Одна лишь Хелен горела в лихорадке. Она единственная навещала крестьян, поселившихся на пустыре у развалин монастыря. Решив, что на улицу теперь выходить неразумно, Катарина объявила карантин: все должны сидеть в доме и молиться. Никто не протестовал, люди были напуганы и подавлены. Только спокойная уверенность фрау Майер поддерживала в них надежду на благополучный исход. Агнета ушла, чтобы заняться своими домочадцами, и Мазини вызвался её проводить: людей на улицах немного, но кто знает, насколько они опасны.
Эрик мрачно цедил приторно-сладкое красное вино, которое ему посоветовала тётушка, и, несмотря на жару, жёг в камине смолистые сосновые дрова, чтобы окурить комнату дымом. Больше он ничего не мог сделать. Юхан прикорнул на полу около кровати.
Барон смотрел на белоснежное покрывало, придавленное пышными шёлковыми подушками, и мысленно возвращался в ту ночь, когда обнажённый Маттео лежал на этой кровати. Погода тогда выдалась прохладной, и они согревались тёплым вином и горячими прикосновениями. Барон подумал, что если бы та ночь повторилась, он вёл бы себя менее эгоистично. Он не понимал, почему ему в голову не пришло поинтересоваться, что чувствует Маттео. Возможно, вместе они бы нашли способ доставить ему капельку удовольствия. Всё-таки в Италии кастраты считались страстными любовниками. Если старик-музыкант не наврал.

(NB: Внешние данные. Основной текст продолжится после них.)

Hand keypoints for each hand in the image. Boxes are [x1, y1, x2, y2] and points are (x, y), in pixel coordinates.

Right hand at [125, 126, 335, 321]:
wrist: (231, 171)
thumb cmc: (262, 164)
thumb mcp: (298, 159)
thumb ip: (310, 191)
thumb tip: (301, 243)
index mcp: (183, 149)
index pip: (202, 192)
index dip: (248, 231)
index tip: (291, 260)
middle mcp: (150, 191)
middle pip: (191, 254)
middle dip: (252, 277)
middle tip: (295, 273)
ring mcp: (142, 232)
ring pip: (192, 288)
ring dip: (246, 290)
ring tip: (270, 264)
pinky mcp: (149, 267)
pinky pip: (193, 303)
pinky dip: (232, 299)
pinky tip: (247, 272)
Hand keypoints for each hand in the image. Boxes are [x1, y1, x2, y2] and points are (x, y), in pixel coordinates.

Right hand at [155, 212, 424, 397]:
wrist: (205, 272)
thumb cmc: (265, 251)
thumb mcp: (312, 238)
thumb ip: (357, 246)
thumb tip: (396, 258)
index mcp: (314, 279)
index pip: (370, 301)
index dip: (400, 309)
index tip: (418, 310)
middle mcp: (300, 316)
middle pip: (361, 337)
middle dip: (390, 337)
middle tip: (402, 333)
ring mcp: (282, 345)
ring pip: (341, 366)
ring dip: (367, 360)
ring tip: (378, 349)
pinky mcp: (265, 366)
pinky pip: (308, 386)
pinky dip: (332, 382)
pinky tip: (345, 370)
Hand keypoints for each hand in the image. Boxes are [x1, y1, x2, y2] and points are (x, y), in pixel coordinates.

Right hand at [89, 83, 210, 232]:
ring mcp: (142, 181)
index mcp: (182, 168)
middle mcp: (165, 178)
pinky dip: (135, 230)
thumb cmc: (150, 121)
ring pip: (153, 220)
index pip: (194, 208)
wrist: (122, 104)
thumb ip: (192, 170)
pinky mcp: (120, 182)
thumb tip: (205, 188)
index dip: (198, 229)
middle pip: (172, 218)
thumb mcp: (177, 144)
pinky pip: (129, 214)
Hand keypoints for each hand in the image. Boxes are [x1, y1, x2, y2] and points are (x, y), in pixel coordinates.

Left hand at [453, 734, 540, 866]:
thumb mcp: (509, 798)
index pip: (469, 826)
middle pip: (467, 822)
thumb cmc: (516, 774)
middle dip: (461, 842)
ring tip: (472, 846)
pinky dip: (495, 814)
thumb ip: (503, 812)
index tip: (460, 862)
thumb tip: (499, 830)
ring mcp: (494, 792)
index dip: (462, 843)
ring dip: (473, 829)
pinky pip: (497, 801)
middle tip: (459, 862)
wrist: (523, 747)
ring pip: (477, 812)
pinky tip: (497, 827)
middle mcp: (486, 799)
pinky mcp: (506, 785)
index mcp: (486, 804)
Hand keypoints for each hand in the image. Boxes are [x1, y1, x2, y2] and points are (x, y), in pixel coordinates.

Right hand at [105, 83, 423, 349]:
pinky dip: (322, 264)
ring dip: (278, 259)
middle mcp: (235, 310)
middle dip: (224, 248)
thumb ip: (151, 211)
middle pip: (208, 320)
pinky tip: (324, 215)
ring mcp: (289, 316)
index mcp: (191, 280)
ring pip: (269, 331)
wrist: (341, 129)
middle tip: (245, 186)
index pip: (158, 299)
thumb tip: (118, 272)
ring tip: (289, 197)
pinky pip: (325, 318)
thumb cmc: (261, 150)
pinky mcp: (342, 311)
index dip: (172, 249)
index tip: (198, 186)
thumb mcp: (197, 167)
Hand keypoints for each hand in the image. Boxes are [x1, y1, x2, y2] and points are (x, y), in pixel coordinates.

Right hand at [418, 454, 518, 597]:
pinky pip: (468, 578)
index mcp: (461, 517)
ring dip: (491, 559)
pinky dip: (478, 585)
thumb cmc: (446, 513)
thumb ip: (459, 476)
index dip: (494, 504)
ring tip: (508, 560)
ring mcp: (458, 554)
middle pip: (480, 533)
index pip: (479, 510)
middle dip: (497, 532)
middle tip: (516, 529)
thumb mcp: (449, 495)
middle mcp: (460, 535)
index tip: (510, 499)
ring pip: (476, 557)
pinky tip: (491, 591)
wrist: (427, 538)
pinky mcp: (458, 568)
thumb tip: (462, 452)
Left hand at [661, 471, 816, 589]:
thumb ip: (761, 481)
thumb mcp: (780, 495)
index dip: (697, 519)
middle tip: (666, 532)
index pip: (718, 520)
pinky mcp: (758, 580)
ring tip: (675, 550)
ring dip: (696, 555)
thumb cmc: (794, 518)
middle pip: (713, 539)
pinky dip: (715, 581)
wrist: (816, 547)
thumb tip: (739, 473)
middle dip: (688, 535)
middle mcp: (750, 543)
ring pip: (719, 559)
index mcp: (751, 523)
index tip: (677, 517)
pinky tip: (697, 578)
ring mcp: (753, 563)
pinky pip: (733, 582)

Летом в Калине трудно различить то мгновение, когда закат превращался в рассвет. Эрик слушал пение птиц, такое же нежное и радостное, как обычно, и ждал часа, когда Карлсон и Клее начнут приём в Ратуше.
Набожный католик, иностранец и почётный гость графа Стромберга — какое преступление в том, что Маттео изредка молился перед старым алтарём и янтарной статуэткой? Эрик не слышал, чтобы в Калине кого-то осудили за то, что он исповедует ту религию, которую считает истинной. Католические мессы запретили сто пятьдесят лет назад, но среди приезжих встречались и католики, и православные, и мусульмане, и в большом количестве — евреи. Надо думать, все они совершали частные богослужения, ибо с мечетями и синагогами дела в Калине обстояли не лучше, чем с католическими храмами. И никого из иноверцев не арестовали и не судили. Так почему же Маттео должен пострадать?